Germany’s SMEs, known as Mittelstand, are the engine of the country’s robust economy. They have been aggressively pursuing exports; setting up sales and service outlets abroad and even building factories overseas. So it’s not surprising that in the past decade Germany’s share of global exports has grown from 8.9 per cent to 9.3 per cent.

So why are UK businesses failing to penetrate foreign markets, especially when you consider the high esteem in which British goods and services are held internationally, prized for their quality and craftsmanship? It often comes down to fear. British companies tend to overestimate the difficulties of supplying goods and services overseas, and underestimate the potential gains.

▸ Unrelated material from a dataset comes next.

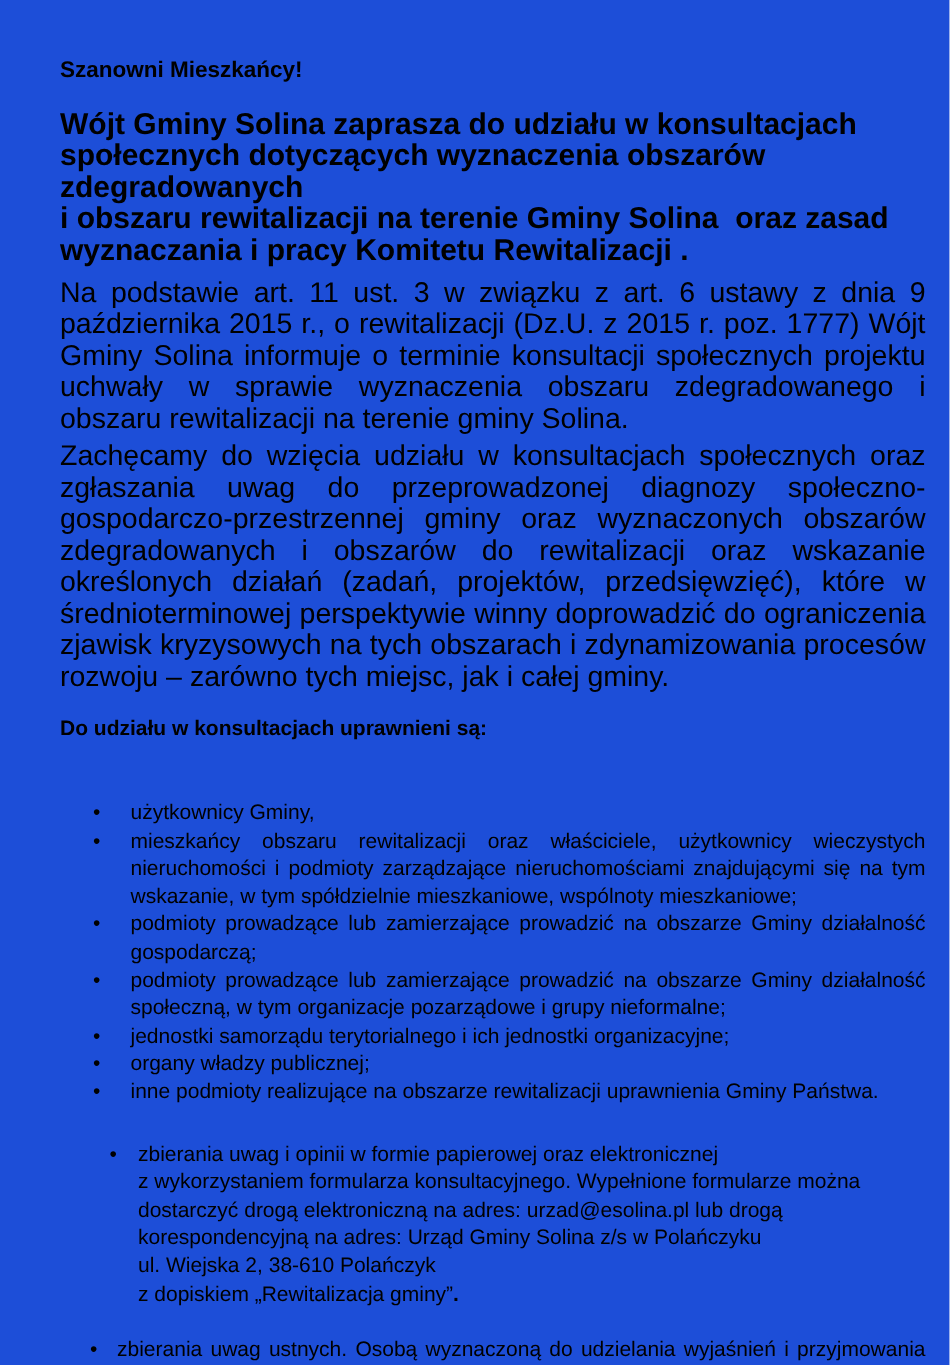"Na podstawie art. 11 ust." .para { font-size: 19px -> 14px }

In today’s connected and increasingly flat world, businesses need to be more reactive, responding to opportunity when and where it arises. The internet has brought the world closer together. Online business-to-business platforms, such as our own Alibaba.com, have transformed trade practices – by putting businesses in immediate contact with a world of buyers and sellers in every conceivable sector. At the same time, instant communication channels are making it easier than ever to manage global operations.

The benefits of export trade are not difficult to decipher. A survey from the manufacturers’ organisation EEF found that firms with export operations achieve a 34 per cent rise in productivity, stronger financial performance and are 12 per cent more likely to remain in business.

In short, exporters achieve levels of growth that are simply not sustainable if you limit your horizons to the domestic market. And, whatever you imagine the challenges of exporting to be, experience shows that the gains are invariably greater.